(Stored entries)
------------------------------

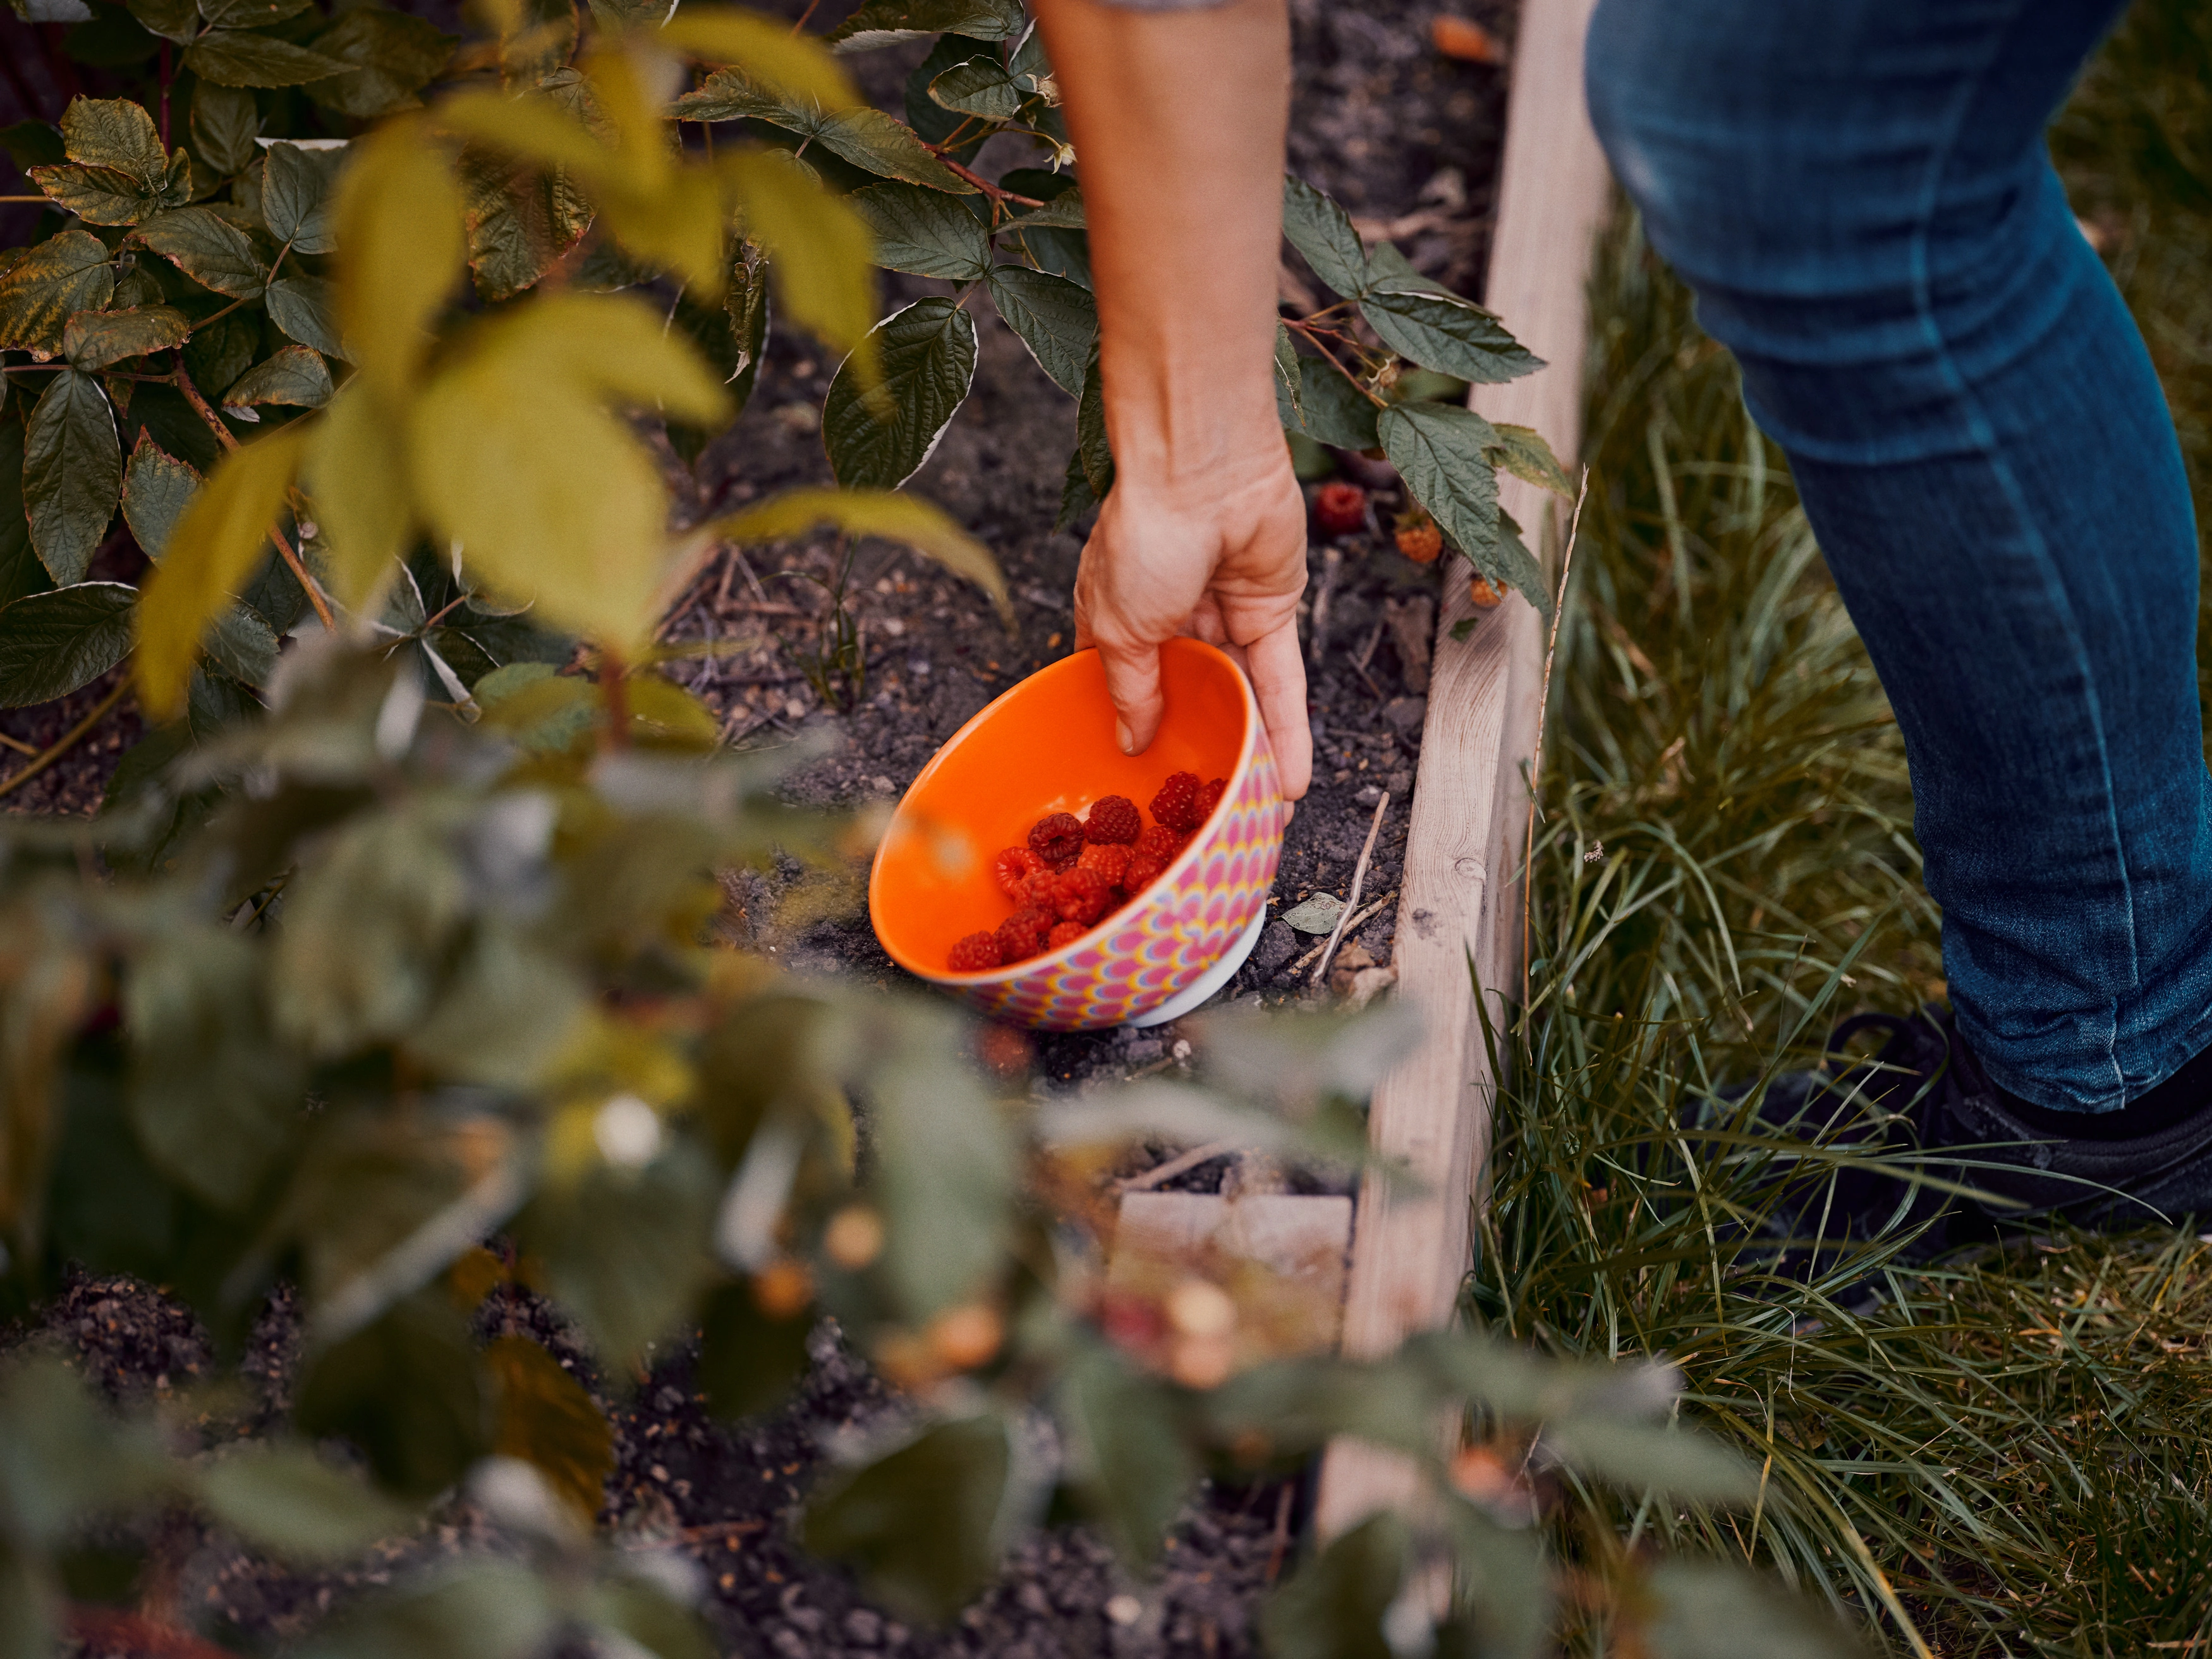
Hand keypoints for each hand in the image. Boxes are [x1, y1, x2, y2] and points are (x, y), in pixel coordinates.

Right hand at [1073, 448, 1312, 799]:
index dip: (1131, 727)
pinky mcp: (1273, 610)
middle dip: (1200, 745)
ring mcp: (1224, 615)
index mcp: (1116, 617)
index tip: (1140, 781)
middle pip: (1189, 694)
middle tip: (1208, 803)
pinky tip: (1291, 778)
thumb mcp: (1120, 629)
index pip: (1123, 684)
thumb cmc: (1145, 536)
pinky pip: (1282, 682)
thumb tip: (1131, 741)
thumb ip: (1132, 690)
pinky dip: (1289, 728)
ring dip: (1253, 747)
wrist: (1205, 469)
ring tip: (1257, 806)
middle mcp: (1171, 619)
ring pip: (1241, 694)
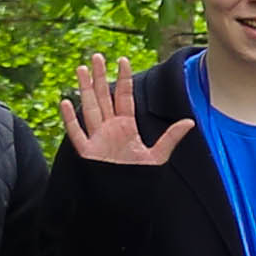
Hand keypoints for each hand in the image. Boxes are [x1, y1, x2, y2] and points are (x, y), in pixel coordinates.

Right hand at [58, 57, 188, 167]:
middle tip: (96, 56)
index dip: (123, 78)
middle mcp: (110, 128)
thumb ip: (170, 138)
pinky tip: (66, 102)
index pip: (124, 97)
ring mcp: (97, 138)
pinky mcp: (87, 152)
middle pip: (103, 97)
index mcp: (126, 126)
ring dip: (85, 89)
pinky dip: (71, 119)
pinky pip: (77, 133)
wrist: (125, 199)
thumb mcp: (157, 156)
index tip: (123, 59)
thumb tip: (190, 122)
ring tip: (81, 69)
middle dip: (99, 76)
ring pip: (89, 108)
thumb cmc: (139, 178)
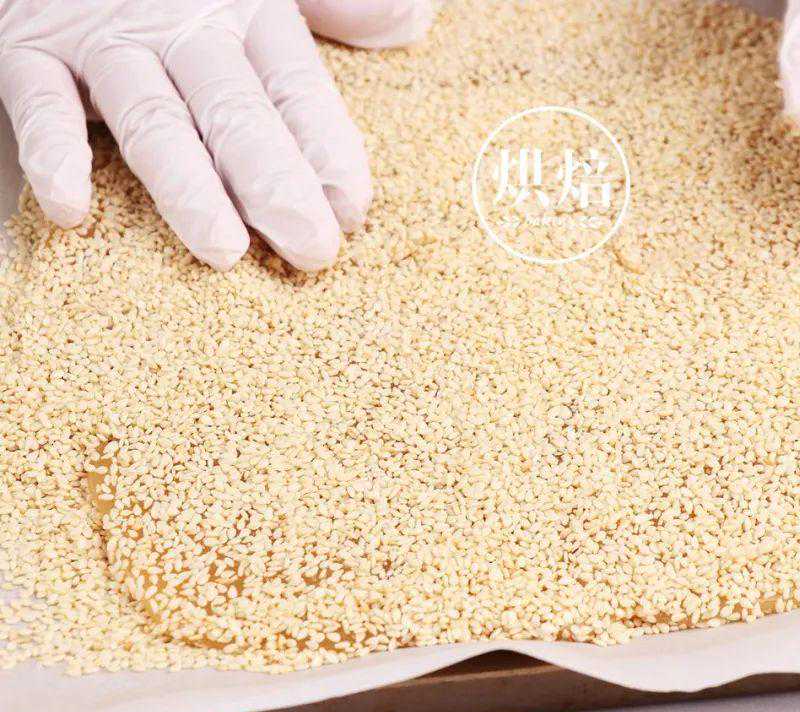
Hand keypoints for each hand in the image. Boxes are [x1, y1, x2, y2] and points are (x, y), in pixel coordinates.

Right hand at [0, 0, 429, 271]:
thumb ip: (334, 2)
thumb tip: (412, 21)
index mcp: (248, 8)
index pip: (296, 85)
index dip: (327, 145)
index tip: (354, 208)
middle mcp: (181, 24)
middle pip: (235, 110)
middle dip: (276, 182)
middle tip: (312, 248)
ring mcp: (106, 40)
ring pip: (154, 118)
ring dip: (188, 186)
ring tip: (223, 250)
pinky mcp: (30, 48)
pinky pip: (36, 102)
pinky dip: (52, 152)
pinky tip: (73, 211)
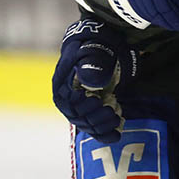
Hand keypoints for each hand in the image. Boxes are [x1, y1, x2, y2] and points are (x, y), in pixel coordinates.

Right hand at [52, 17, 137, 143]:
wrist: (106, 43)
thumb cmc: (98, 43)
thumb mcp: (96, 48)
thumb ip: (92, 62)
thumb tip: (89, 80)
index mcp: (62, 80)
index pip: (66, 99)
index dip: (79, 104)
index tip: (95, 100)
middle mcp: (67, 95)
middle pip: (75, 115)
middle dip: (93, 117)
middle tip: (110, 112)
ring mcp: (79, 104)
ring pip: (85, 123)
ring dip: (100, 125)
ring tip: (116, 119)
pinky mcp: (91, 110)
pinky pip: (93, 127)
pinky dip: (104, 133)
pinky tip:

------------------------------

_Aim of the task_
Copy word for word the lines above, starting at the line containing "ring mcp: (97, 138)" and ending at the line containing "thumb ip: (334, 2)", inclusive, with no pictures.

_Worked solution_
ring mcp: (97, 138)
pinky mcp: (87, 152)
middle pip: (103, 97)
index mcp: (126, 126)
ring dip: (85, 89)
pinky dip: (71, 119)
pinky pip: (77, 133)
wrist: (125, 199)
thumb mcp: (157, 156)
index tip: (123, 59)
thumb tip: (190, 122)
ring tip: (81, 69)
middle dip: (99, 76)
ring pip: (89, 108)
thumb cmc: (139, 178)
Hand keypoints for each hand in the image. Boxes are [x1, y1, x2, y2] and points are (x, y), in pixel coordinates.

Right hand at [0, 0, 429, 271]:
thumb ip: (334, 2)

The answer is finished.